__RECORDED DATA__
Content starts

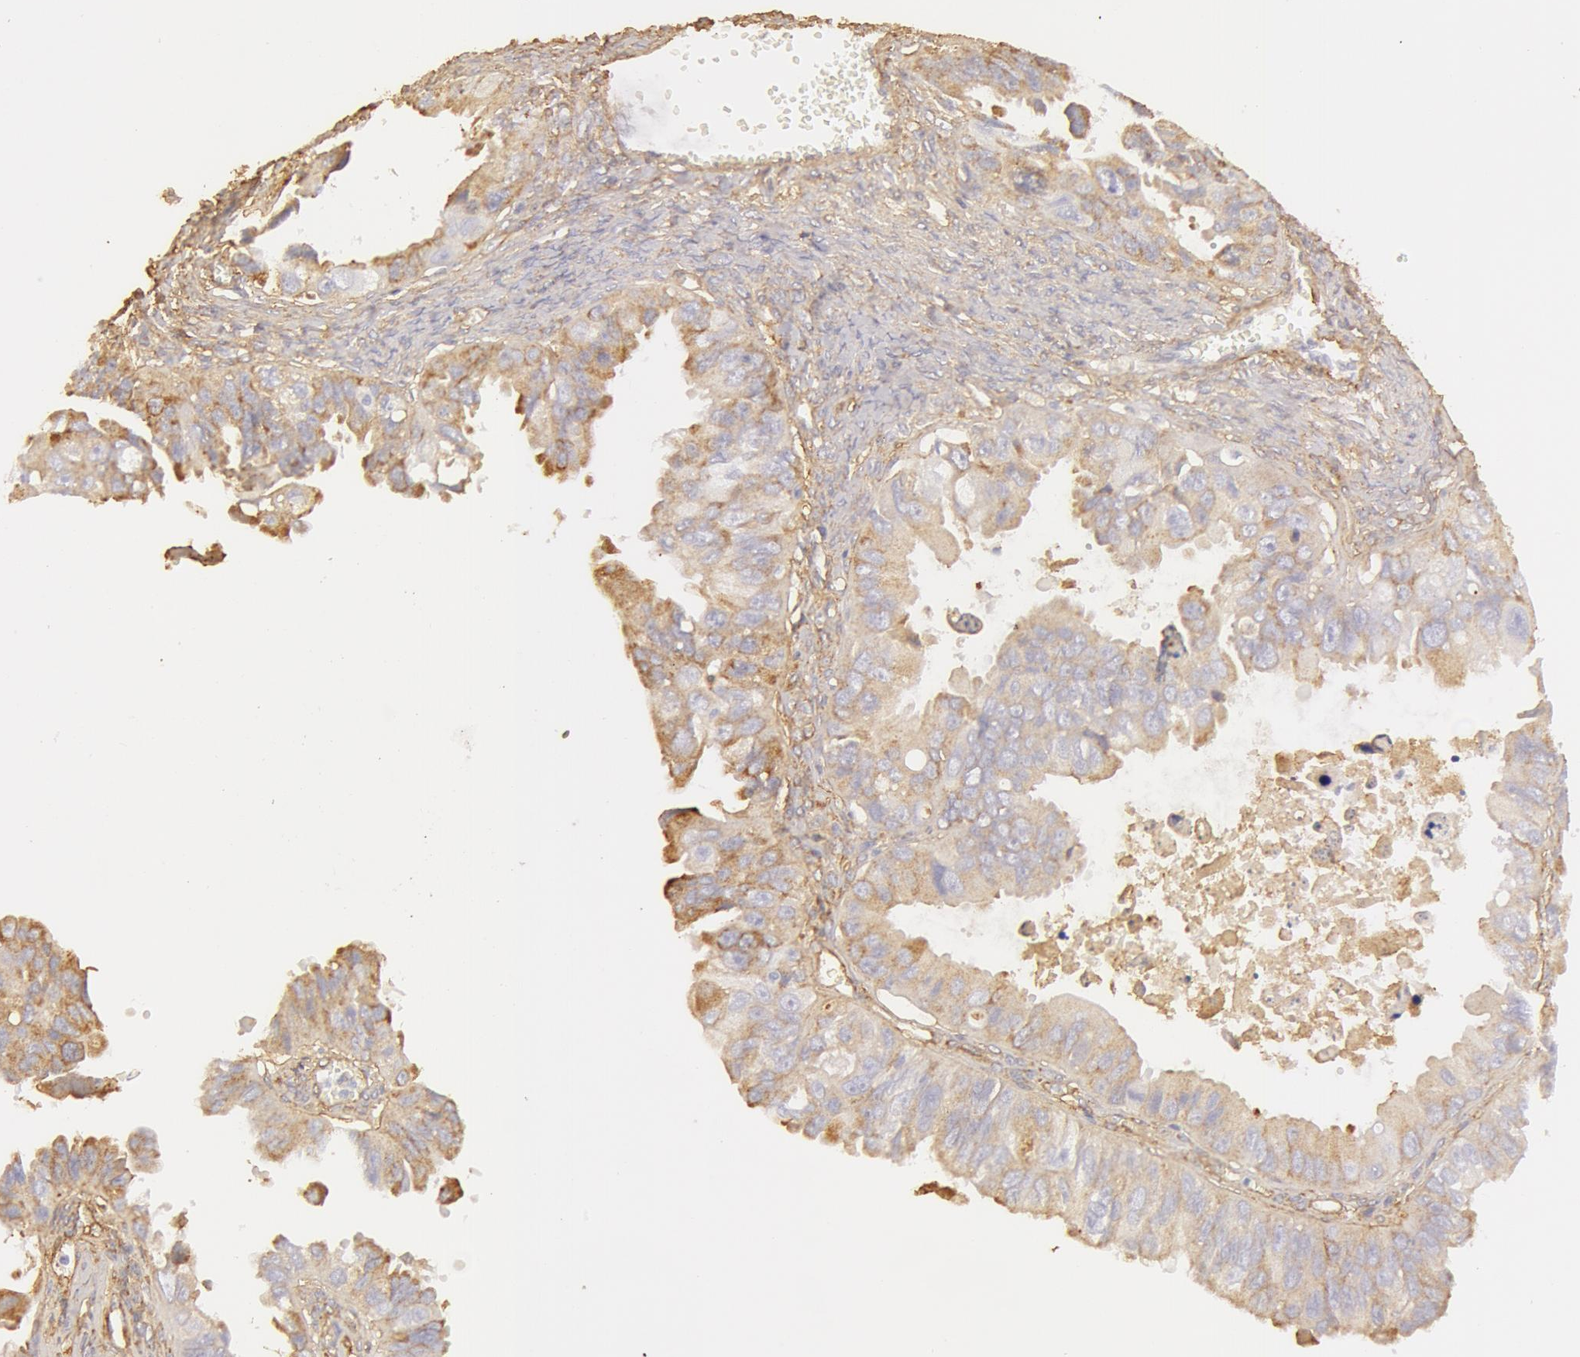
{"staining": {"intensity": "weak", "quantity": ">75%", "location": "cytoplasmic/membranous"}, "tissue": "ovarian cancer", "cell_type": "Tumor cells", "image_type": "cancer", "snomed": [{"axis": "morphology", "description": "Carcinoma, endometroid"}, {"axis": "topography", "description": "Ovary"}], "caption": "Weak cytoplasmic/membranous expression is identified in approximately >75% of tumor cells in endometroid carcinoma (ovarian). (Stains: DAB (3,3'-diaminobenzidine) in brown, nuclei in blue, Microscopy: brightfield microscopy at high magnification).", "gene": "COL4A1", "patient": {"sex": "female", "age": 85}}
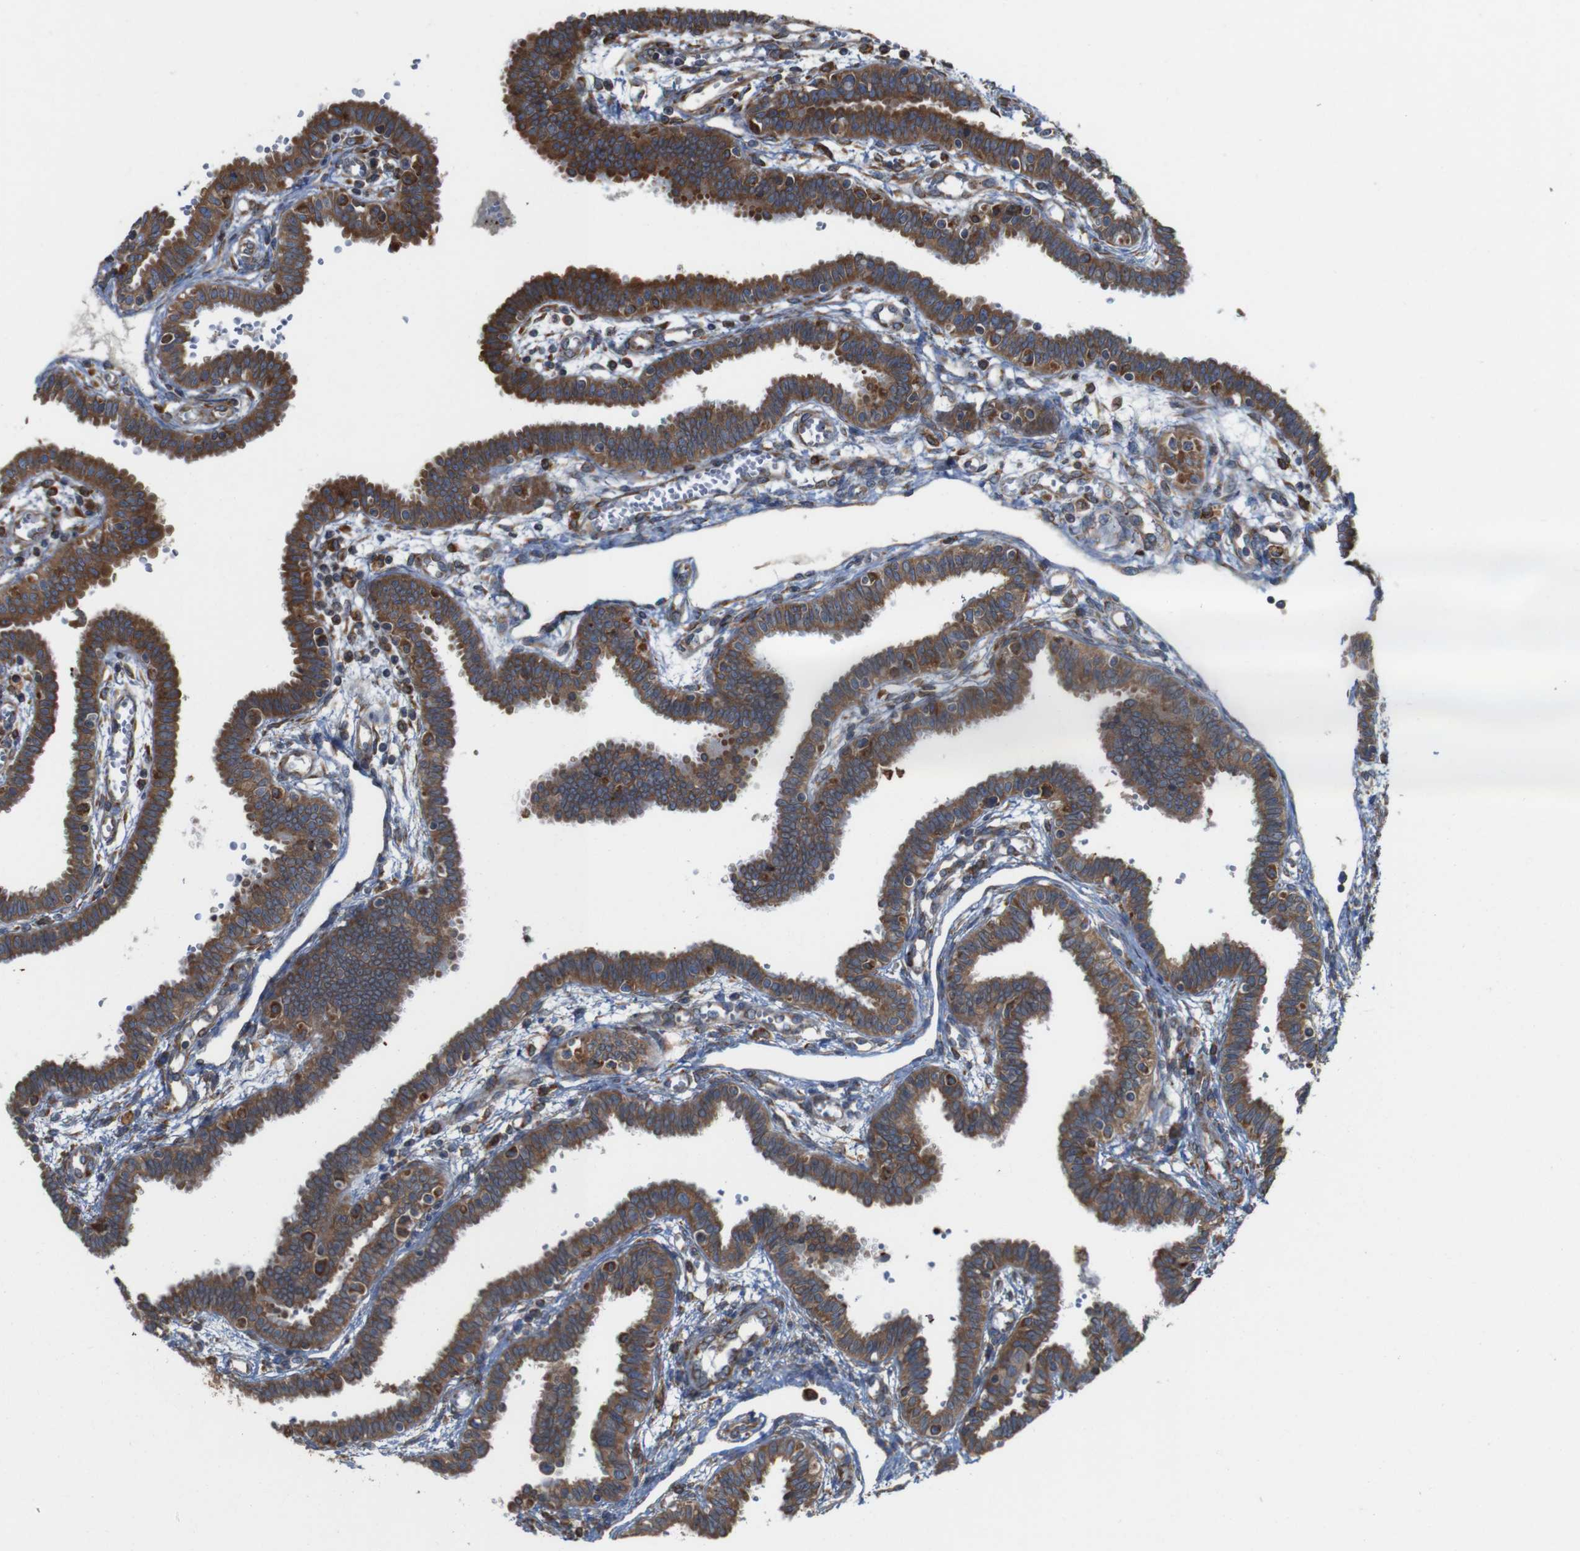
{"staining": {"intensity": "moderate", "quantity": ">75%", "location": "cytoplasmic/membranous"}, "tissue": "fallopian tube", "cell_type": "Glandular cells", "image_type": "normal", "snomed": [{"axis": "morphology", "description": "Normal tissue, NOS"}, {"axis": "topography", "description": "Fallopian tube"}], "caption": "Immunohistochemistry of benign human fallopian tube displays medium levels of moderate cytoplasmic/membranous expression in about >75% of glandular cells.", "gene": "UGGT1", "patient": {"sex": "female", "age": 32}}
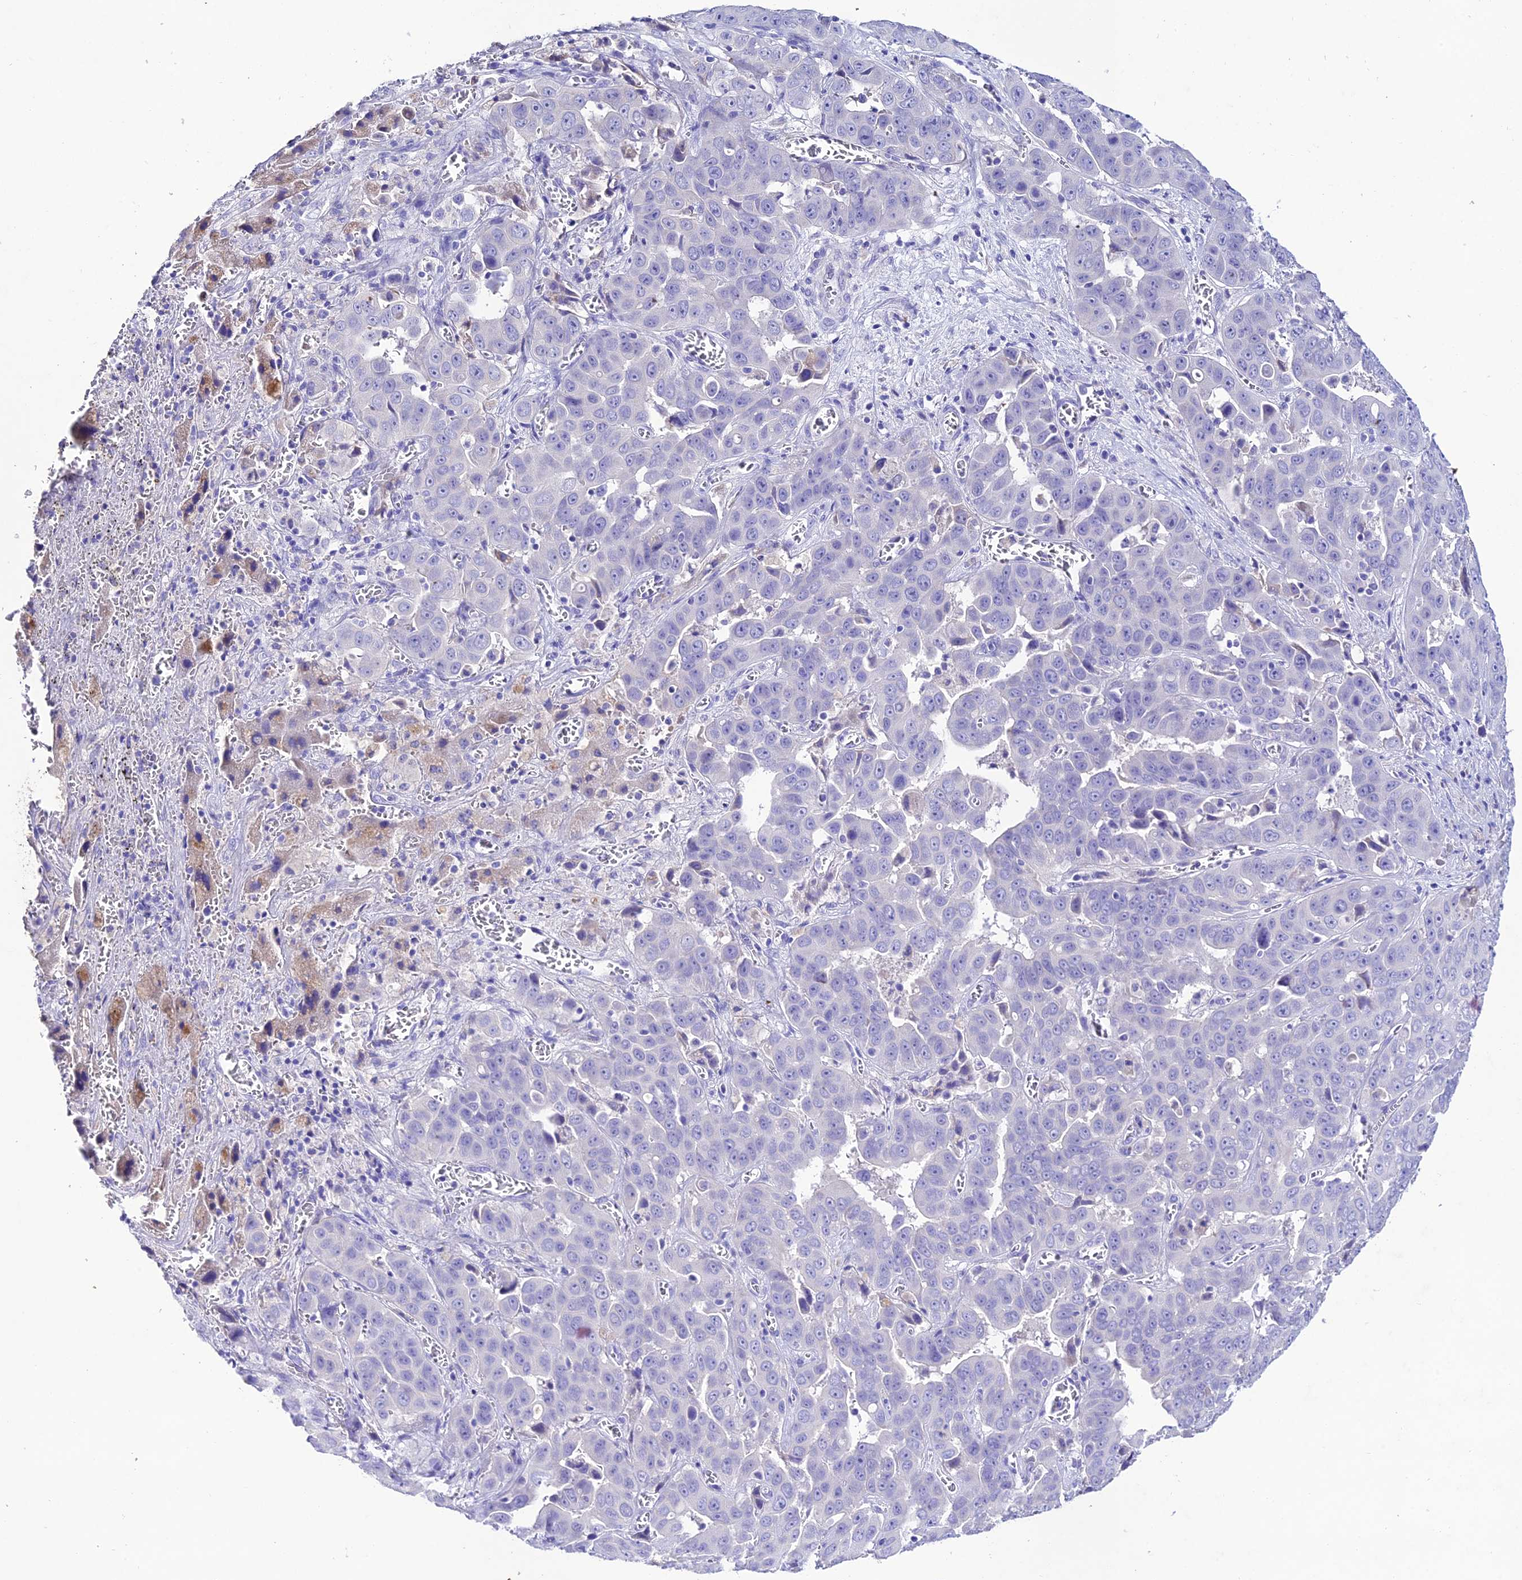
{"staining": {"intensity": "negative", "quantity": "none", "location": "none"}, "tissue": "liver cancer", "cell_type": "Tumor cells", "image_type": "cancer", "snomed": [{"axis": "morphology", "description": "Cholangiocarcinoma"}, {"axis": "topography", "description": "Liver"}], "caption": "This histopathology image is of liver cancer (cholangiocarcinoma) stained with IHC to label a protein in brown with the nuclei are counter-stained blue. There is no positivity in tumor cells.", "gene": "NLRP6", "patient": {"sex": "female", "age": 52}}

Content ends

The full listing, reproduced exactly and without pictures, is the expected output.

{"staining": {"intensity": "weak", "quantity": ">75%", "location": "cytoplasmic/membranous"}, "tissue": "ovarian cancer", "cell_type": "Tumor cells", "image_type": "cancer", "snomed": [{"axis": "morphology", "description": "Carcinoma, endometroid"}, {"axis": "topography", "description": "Ovary"}], "caption": "Weak cytoplasmic/membranous expression is identified in approximately >75% of tumor cells in endometroid carcinoma (ovarian). (Stains: DAB (3,3'-diaminobenzidine) in brown, nuclei in blue, Microscopy: brightfield microscopy at high magnification).", "gene": "COL4A1", "patient": {"sex": "female", "age": 85}}
{"staining": {"intensity": "moderate", "quantity": ">75%", "location": "cytoplasmic/membranous"}, "tissue": "fallopian tube", "cell_type": "Glandular cells", "image_type": "normal", "snomed": [{"axis": "morphology", "description": "Normal tissue, NOS"}, {"axis": "topography", "description": "Fallopian tube"}], "caption": "Immunohistochemistry of benign human fallopian tube displays medium levels of moderate cytoplasmic/membranous expression in about >75% of glandular cells.", "gene": "UGGT1", "patient": {"sex": "female", "age": 32}}
{"staining": {"intensity": "negative", "quantity": "none", "location": "none"}, "tissue": "liver cancer", "cell_type": "Tumor cells", "image_type": "cancer", "snomed": [{"axis": "morphology", "description": "Cholangiocarcinoma"}, {"axis": "topography", "description": "Liver"}], "caption": "This histopathology image is of liver cancer (cholangiocarcinoma) stained with IHC to label a protein in brown with the nuclei are counter-stained blue. There is no positivity in tumor cells.", "gene": "NLRP6", "patient": {"sex": "female", "age": 52}}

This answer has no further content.